One thing caught my attention about the preparation for the return journey. Chapter 1, verses 6 and 7 read,
” . . . Naomi and her daughters-in-law prepared to return homefrom there . . . she left the place where she had been livingand set out on the road that would take them back to the land of Judah.” (emphasis mine).
Naomi still considered Bethlehem in the land of Judah her home though she’d lived in Moab for at least 10 years. Moab was just “the place she’d been living,” but it wasn’t home. Sometimes we find ourselves in a place where we are just living, just putting in our time, just making it through each day. But it isn’t home.

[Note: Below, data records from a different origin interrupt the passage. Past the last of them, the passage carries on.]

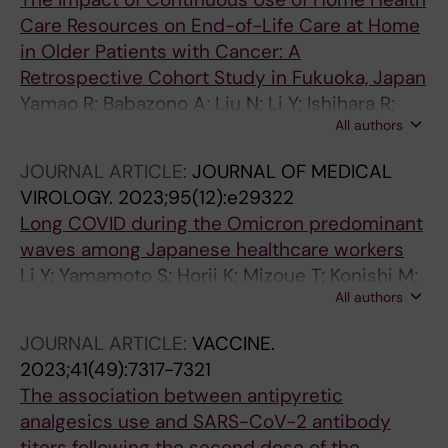
Care Resources on End-of-Life Care at Home
in Older Patients with Cancer: A
Retrospective Cohort Study in Fukuoka, Japan
Yamao R; Babazono A; Liu N; Li Y; Ishihara R;
All authors
Yoshida S; Kim S-A; Jamal A
JOURNAL ARTICLE:
JOURNAL OF MEDICAL
VIROLOGY.
2023;95(12):e29322
Long COVID during the Omicron predominant
waves among Japanese healthcare workers
Li Y; Yamamoto S; Horii K; Mizoue T; Konishi M;
All authors
Sugiyama H; Sugiura W; Ohmagari N
JOURNAL ARTICLE:
VACCINE.
2023;41(49):7317-7321
The association between antipyretic
analgesics use and SARS-CoV-2 antibody
titers following the second dose of the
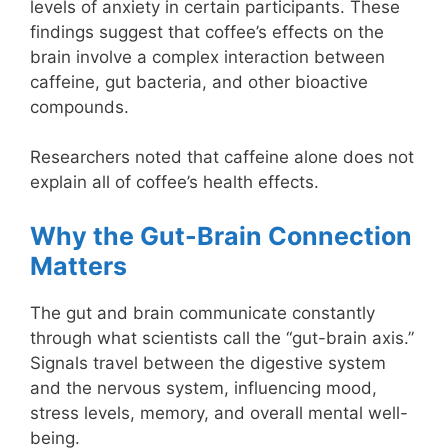
levels of anxiety in certain participants. These
findings suggest that coffee’s effects on the
brain involve a complex interaction between
caffeine, gut bacteria, and other bioactive
compounds.
Researchers noted that caffeine alone does not
explain all of coffee’s health effects.
Why the Gut-Brain Connection
Matters
The gut and brain communicate constantly
through what scientists call the “gut-brain axis.”
Signals travel between the digestive system
and the nervous system, influencing mood,
stress levels, memory, and overall mental well-
being.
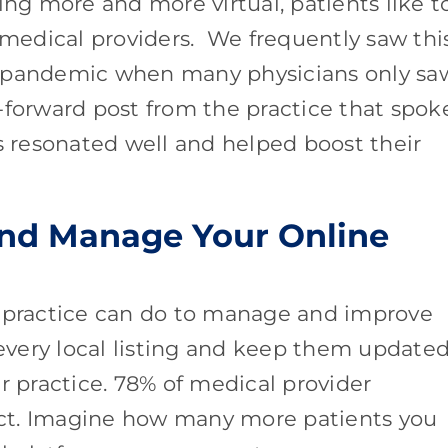
ing more and more virtual, patients like t
r medical providers. We frequently saw thi
9 pandemic when many physicians only sa
ue-forward post from the practice that spok
es resonated well and helped boost their
and Manage Your Online
a practice can do to manage and improve
 every local listing and keep them update
r practice. 78% of medical provider
rect. Imagine how many more patients you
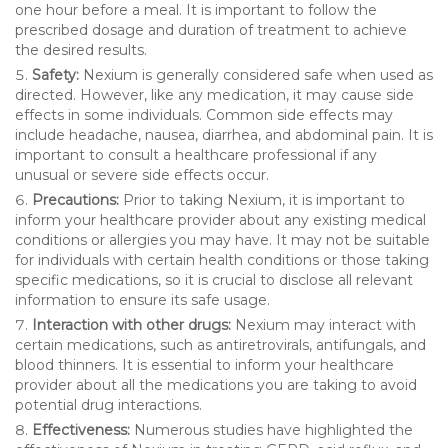
one hour before a meal. It is important to follow the
prescribed dosage and duration of treatment to achieve
the desired results.
Safety:
Nexium is generally considered safe when used as
directed. However, like any medication, it may cause side
effects in some individuals. Common side effects may
include headache, nausea, diarrhea, and abdominal pain. It is
important to consult a healthcare professional if any
unusual or severe side effects occur.
Precautions:
Prior to taking Nexium, it is important to
inform your healthcare provider about any existing medical
conditions or allergies you may have. It may not be suitable
for individuals with certain health conditions or those taking
specific medications, so it is crucial to disclose all relevant
information to ensure its safe usage.
Interaction with other drugs:
Nexium may interact with
certain medications, such as antiretrovirals, antifungals, and
blood thinners. It is essential to inform your healthcare
provider about all the medications you are taking to avoid
potential drug interactions.
Effectiveness:
Numerous studies have highlighted the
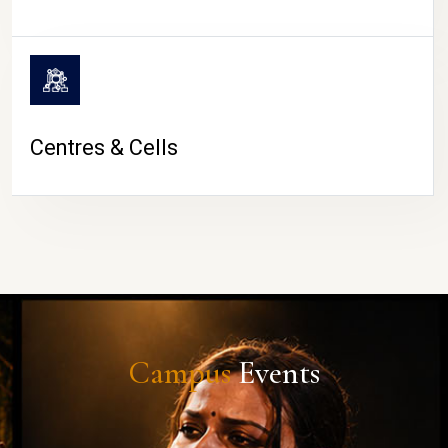
Centres & Cells
Campus
Events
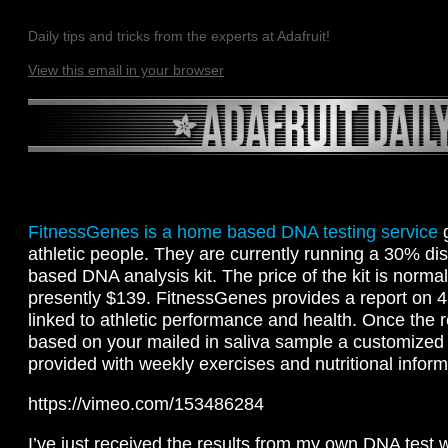
Daily tips and tricks from the experts at Adafruit!
View this email in your browser
FitnessGenes is a home based DNA testing service
g
athletic people. They are currently running a 30% dis
based DNA analysis kit. The price of the kit is norma
presently $139. FitnessGenes provides a report on 4
linked to athletic performance and health. Once the 
based on your mailed in saliva sample a customized 
provided with weekly exercises and nutritional inform
https://vimeo.com/153486284
I’ve just received the results from my own DNA test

I have been there, in a place I was just living, and I longed desperately to go home. How about you? Perhaps we should look around at where we are and how we got here. Home beckons us. The Father of all calls us back. For home is where He is, the secret place of the Most High, the sheltered shadow of the Almighty, the place of obedience to His will where He reveals Himself to us.
On Wednesday, September 15, a group of us women from Little Flock begin a journey with Ruth and Naomi, Old Testament characters who will be our companions for several weeks. Their lives will reflect our own, in spite of the thousands of years that separate us. We will gather in an upper room and open our Bibles. Hopefully we will also open our hearts to one another. Some parts of the journey may be hard. Afterall, the Word is sharper than a two-edged sword. Opening old wounds can be painful, but it is the only way for healing to be complete.
The dear sisters who meet for Bible study will be old friends and new soon-to-be-friends. I will learn to love them all and pray for them. I will look joyfully for them each week as we climb the stairs to the upper room. I hope we smile and laugh. I hope we share our insights from the study each week. I even hope we shed a few tears along the way. Tears are therapy. But mostly, I hope we find spending time with Jesus each day is our vital necessity, something we simply cannot do without.
Our study guide is by Kelly Minter, Ruth: Loss, Love, Legacy. I love her writings and her songs already. She has much to tell, and we will learn by taking this trip together.
Ruth, Loss, Love, Legacy
Tomorrow we prepare for the journey. We set our eyes toward the goal. We will examine legacy. What will we leave behind for others when we are gone? That, my dear sister, is the question to ponder. Selah (pause and think about it)!